A comunicação com o governo americano, que fiscaliza e supervisiona os abrigos, é fluida, e há um acordo para que, a cada criança brasileira que entre no sistema, o Itamaraty seja avisado.
Mas nem todos os locais foram visitados até aqui: parte das visitas deve ocorrer entre esta quinta e sexta-feira (22), em especial aos abrigos novos, que estão na fronteira com o México - e que não necessariamente comunicam os casos ao governo brasileiro.
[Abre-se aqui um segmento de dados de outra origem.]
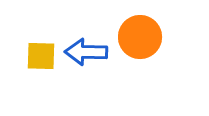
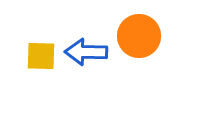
orange circle: moved 1 px left, 1 px up
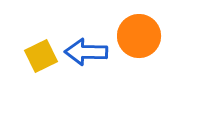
yellow square: rotated 28 degrees counterclockwise
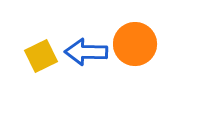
orange circle: moved 4 px left, 8 px down
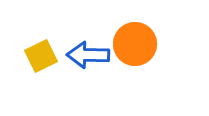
blue arrow: moved 2 px right, 3 px down
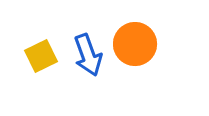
blue arrow: rotated 111 degrees counterclockwise
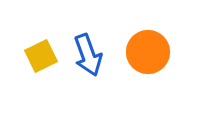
orange circle: moved 13 px right, 8 px down
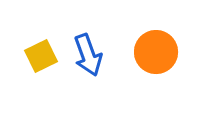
orange circle: moved 8 px right
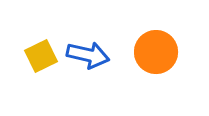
blue arrow: rotated 57 degrees counterclockwise
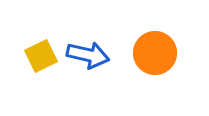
orange circle: moved 1 px left, 1 px down
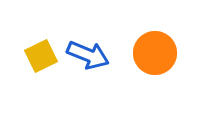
blue arrow: rotated 9 degrees clockwise
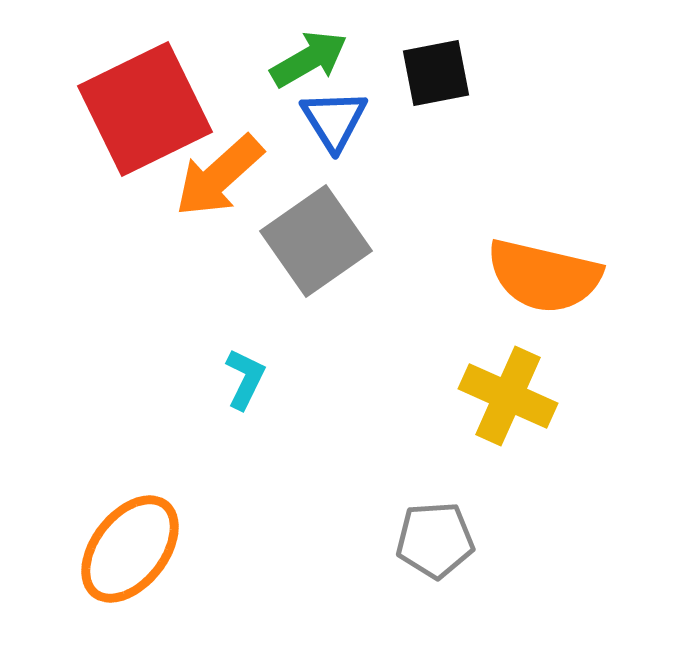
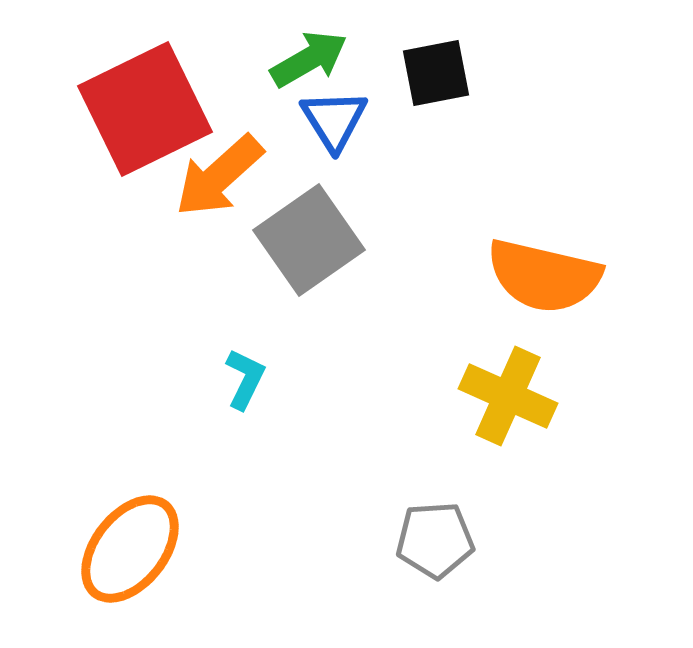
gray square: moved 7 px left, 1 px up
O papel dos funcionários é visitar as crianças, verificar as condições dos menores e auxiliar para que a reintegração com a família se dê o mais rápido possível. "A gente faz a ponte para minorar esse trauma", afirmou Lopes.
Reintegração
Em média, as crianças costumam ficar entre um mês e meio a três meses nos abrigos, maior tempo de espera registrado desde 2013. O destino das crianças é definido por um juiz: o objetivo principal é reintegrá-las às famílias. Na maioria dos casos, elas são entregues a familiares ou amigos próximos nos EUA.
"É isso que alimenta a esperança dos pais", afirmou Lopes. Mas a maioria dos pais detidos na fronteira acaba sendo deportado. Um percentual menor de crianças é deportado junto com eles, ou volta ao Brasil antes disso, para se reintegrar à família.
Um dos casos mais preocupantes no momento é de um menino de seis anos, de Minas Gerais, que atravessou a fronteira com o pai, atualmente prestes a ser deportado. A criança está no abrigo desde o início de junho, sozinha. A mãe, no Brasil, tenta conseguir a autorização para que ela volte ao país - mas a Justiça americana exige algumas condições, como um relato detalhado das autoridades brasileiras sobre a aptidão do lar para receber o menor.
O caso do adolescente de 16 anos, autista e com crises de epilepsia, relatado pela Folha de S.Paulo nesta quarta (20), foi resolvido: ele foi reintegrado à mãe, que mora em Connecticut. A expectativa do Itamaraty é que a ordem executiva de Trump ajude a reunir as famílias com mais rapidez.
Temer e Pence
A detenção de 49 crianças brasileiras em abrigos nos EUA, separadas de seus pais, será tema prioritário no encontro entre o vice-presidente americano, Mike Pence, e o presidente Michel Temer, que ocorrerá terça-feira (26) em Brasília.
O governo brasileiro espera que a questão esteja resolvida até lá, mas acha improvável. Segundo a reportagem apurou, Temer deve manifestar profunda preocupação e pressionar pela rápida liberação das crianças, cujos pais foram mandados para prisões federais após tentarem entrar com as famílias ilegalmente no país.
"Recebemos com alívio a decisão do governo Trump de reverter a política de separar famílias, mas isso não basta, precisamos ver quanto tempo vai levar para essas crianças reencontrarem seus pais", diz o embaixador do Brasil em Washington, Sérgio Amaral.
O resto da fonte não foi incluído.